(WHAT IS REQUIRED):
Determine how many lines of the data include the word "Resource", and write only that number.

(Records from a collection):
■ ■ ■

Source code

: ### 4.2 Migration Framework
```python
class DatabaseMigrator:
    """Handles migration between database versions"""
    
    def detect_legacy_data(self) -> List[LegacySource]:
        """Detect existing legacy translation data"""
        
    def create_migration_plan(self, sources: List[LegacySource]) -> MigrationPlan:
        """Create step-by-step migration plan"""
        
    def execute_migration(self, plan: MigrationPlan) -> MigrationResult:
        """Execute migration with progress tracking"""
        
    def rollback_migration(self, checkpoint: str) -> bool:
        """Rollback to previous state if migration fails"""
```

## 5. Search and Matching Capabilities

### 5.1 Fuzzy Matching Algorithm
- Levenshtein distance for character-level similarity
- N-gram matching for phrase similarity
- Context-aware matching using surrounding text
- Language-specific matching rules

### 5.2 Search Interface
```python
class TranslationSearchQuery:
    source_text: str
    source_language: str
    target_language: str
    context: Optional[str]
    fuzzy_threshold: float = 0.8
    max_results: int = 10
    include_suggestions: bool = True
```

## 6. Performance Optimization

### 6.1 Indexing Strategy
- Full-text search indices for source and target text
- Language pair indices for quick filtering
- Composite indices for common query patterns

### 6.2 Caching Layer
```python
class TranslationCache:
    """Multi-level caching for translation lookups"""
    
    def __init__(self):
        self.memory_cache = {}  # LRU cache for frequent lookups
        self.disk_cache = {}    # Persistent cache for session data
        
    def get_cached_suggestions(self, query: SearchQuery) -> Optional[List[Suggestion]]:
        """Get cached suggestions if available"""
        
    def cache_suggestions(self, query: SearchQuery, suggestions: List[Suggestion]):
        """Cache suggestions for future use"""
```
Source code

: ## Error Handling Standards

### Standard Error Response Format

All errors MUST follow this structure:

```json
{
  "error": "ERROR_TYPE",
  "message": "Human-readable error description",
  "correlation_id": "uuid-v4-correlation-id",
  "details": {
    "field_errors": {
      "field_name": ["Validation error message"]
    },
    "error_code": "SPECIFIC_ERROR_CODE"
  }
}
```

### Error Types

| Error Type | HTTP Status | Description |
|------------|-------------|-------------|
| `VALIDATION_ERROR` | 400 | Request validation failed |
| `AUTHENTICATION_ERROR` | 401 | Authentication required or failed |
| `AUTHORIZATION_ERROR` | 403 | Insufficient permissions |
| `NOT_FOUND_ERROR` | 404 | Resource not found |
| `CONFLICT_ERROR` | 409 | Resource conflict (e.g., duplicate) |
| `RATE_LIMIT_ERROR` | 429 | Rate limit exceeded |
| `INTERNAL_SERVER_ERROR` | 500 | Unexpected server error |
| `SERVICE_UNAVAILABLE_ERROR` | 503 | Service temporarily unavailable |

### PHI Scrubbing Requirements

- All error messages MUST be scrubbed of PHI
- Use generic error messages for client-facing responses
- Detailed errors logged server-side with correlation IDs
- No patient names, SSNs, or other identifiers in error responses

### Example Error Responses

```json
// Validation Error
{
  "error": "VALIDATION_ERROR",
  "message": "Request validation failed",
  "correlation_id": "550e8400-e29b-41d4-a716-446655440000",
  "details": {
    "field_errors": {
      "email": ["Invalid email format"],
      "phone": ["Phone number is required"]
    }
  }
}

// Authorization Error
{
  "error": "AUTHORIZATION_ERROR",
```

■ ■ ■

(ANSWER SPACE):
2